New Limitations Period
Before the legislative amendment, the limitations period for filing a charge of discrimination with the Illinois Department of Human Rights was 300 days after the alleged violation was committed. Under the amendment, employees will now have two years from the date of the alleged violation. Notably, under federal law, the deadline to file an administrative charge with the U.S. Equal Employment Opportunity Commission is still 300 days.
New Protected Class – Family Responsibilities
The IHRA will add “family responsibilities” as a protected class. It will now be a civil rights violation to engage in harassment or make employment decisions (e.g., hire, recruit, promote, etc.) concerning “family responsibilities.” “Family responsibilities” means an employee’s actual or perceived provision of personal care to a family member.
Personal care is defined as activities to ensure that a covered family member’s basic medical, hygiene, nutritional, or safety needs are met or to provide transportation to medical appointments for a covered family member who is unable to meet those needs himself or herself. It also includes being physically present to provide emotional support to a covered family member with a serious health condition who is receiving inpatient or home care. Family members include an employee’s child, stepchild, spouse, domestic partner, sibling, parent, mother-in-law, father-in-law, grandchild, grandparent, or stepparent.
The new amendment will not obligate an employer to make accommodations or modifications to reasonable workplace rules or policies for an employee based on family responsibilities, including accommodations or modifications related to leave, scheduling, productivity, attendance, absenteeism, timeliness, work performance, as long as its rules or policies are applied in accordance with IHRA. Further, the new amendment will not prevent an employer from taking adverse action or otherwise enforcing reasonable workplace policies related to leave, scheduling, productivity, attendance, absenteeism, timeliness, and work performance as long as its rules or policies are applied in accordance with IHRA.

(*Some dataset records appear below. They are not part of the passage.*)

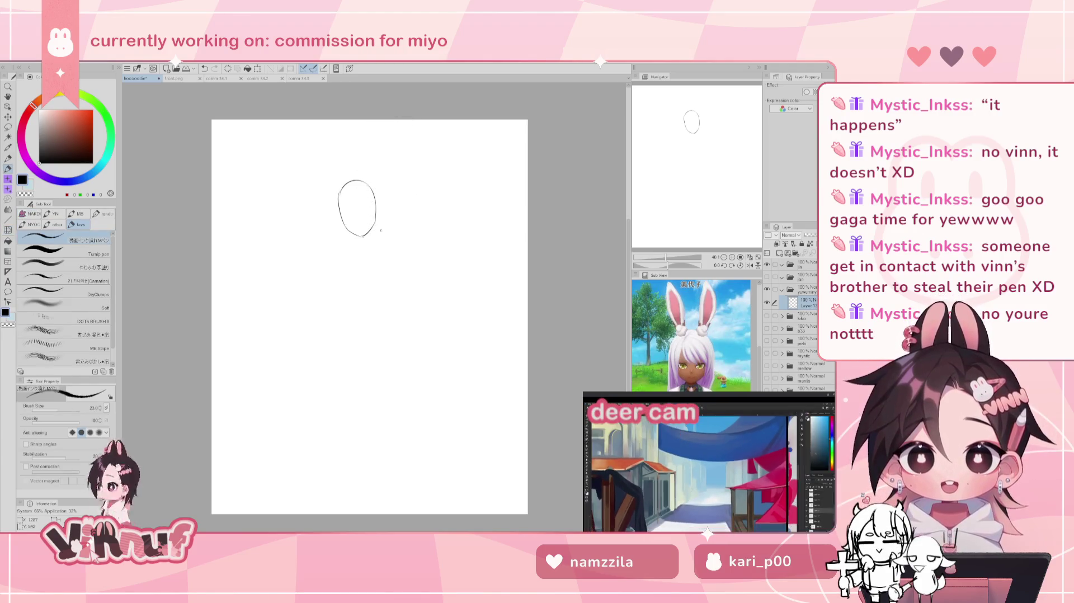
Step: Rough in the chest's left, top and right sides below the head, undoing false starts
{"action": "mouse_move", "coordinate": [337, 258]}
{"action": "left_mouse_down"}
{"action": "mouse_move", "coordinate": [374, 243]}
{"action": "mouse_move", "coordinate": [337, 253]}
{"action": "left_mouse_up"}
{"action": "key", "text": "ctrl+z"}
{"action": "key", "text": "ctrl+z"}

New Protected Class – Reproductive Health Decisions
The other new protected class is “reproductive health decisions,” which is defined as “a person’s decisions regarding the person’s use of contraception; fertility or sterilization care; assisted reproductive technologies; miscarriage management care; healthcare related to the continuation or termination of pregnancy; or prenatal, intranatal, or postnatal care.” Thus, “unlawful discrimination” will now encompass discrimination against a person based on actual or perceived “reproductive health decisions.”
Impact
As a result of these changes, employers should revisit and revise their document retention policies pertaining to personnel and human resource files. Current employee handbooks should also be updated to reflect these two new protected classes. Employers should also start taking steps to train human resource personnel and supervisory employees to ensure their decision-making will not run afoul of the new laws.
Additionally, on the whole, companies should ensure that all employees are made aware that discrimination based on these two new protected classes is prohibited.